• PAGE EXTRACT:

————

Monday, April 20, 2009

Person of size

"Person of size" is a tough phrase for me. Sometimes I like it; I hear in it echoes of the phrase "person of color," which to me conveys self-respect in the face of rampant prejudice. Sometimes I do not like it; this is when it feels euphemistic. Let's stop dancing around the issue and call fat fat.

I am fat. I'm a person of size. Perhaps the reason I feel ambivalent about calling myself a "person of size" is because I feel like a fraud in claiming a title of self-respect.

I'm fat. I'm learning to believe that I'm also attractive. Fat doesn't have to mean ugly; it's just villainized in our culture. We are surrounded by the message that fat is the most singly repulsive characteristic a person can have, and sometimes I like calling myself fat because I want to challenge that incredibly damaging belief. Fat and attractive: they can coexist in the same phrase, the same person.

Some days I believe I'm attractive, more days than I used to. Hey, I'm hella soft, that's pleasant to touch isn't it?

I met this amazing person the other weekend. She was so brilliant, so perceptive, so sharp; she was gorgeous; she had true depth of soul. I was blown away.

I friended her on facebook and was looking at some of her pictures. I was like, cool, that's the super-amazing person I just met; I feel so inspired! And then I saw some older pictures of her when she used to be bigger. I knew it was the same person; I could see that it was the same person; but my orientation toward the woman in the photos changed. Suddenly, I couldn't believe that this bigger person could also be brilliant, perceptive, refreshing. I tried to convince myself that she was--"remember that fascinating thing she said," "of course she was just as smart a couple of years ago"--but to no avail. My brain could not truly believe that someone who looked like that could be as amazing as the person I'd just met.

Is that how I see myself? Can I only recognize myself as a brilliant, capable person if I'm far from a mirror? I think I really struggle with that. Sometimes I see myself, I catch my reflection, the light hits just right, my cheeks are rosy, and I think, you're really pretty Kate. But I can't look at the reflection too long, otherwise I'll start to notice the double chin, the enormous stomach, the pudgy arms. How could someone who looks like that be smart?

I am trying to improve my body-image. I say to myself, Kate, you are pretty, many people find you attractive, your curves are sexy, look at those shapely lips, those high cheekbones, that light in your eyes. I'm trying really hard, and it helps, as does being around people who are not size-phobic and who offer compliments freely. More and more, I believe that a fat girl like me can be attractive.

————

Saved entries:

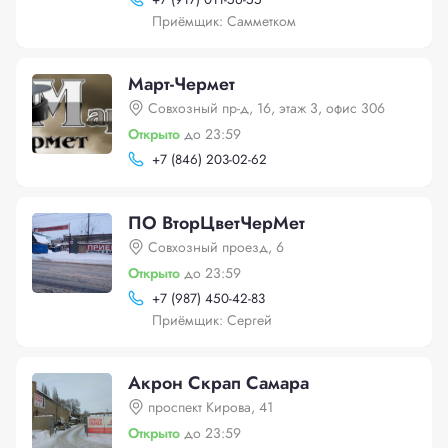
Приёмщик: Самметком
Март-Чермет
Совхозный пр-д, 16, этаж 3, офис 306
Открыто
до 23:59
+
7 (846) 203-02-62
ПО ВторЦветЧерМет
Совхозный проезд, 6
Открыто
до 23:59
+
7 (987) 450-42-83
Приёмщик: Сергей
Акрон Скрап Самара
проспект Кирова, 41
Открыто
до 23:59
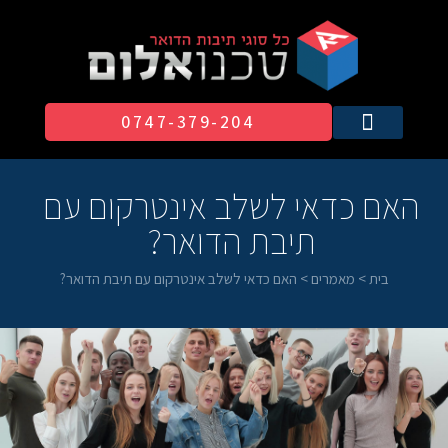
0747-379-204​
האם כדאי לשלב אינטרקום עם
תיבת הדואר?
בית
>
מאמרים
>
האם כדאי לשלב אינטרקום עם תיבת הדואר?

————

• INSTRUCTIONS FOR THE TASK:
Return the part of the blog post on being a person of size from "I'm fat. I'm" up to and including "was blown away.", copied word for word. These saved entries were taken from a different source than the blog post.

• EXERCISE SOLUTION:
I'm fat. I'm learning to believe that I'm also attractive. Fat doesn't have to mean ugly; it's just villainized in our culture. We are surrounded by the message that fat is the most singly repulsive characteristic a person can have, and sometimes I like calling myself fat because I want to challenge that incredibly damaging belief. Fat and attractive: they can coexist in the same phrase, the same person.

Some days I believe I'm attractive, more days than I used to. Hey, I'm hella soft, that's pleasant to touch isn't it?

I met this amazing person the other weekend. She was so brilliant, so perceptive, so sharp; she was gorgeous; she had true depth of soul. I was blown away.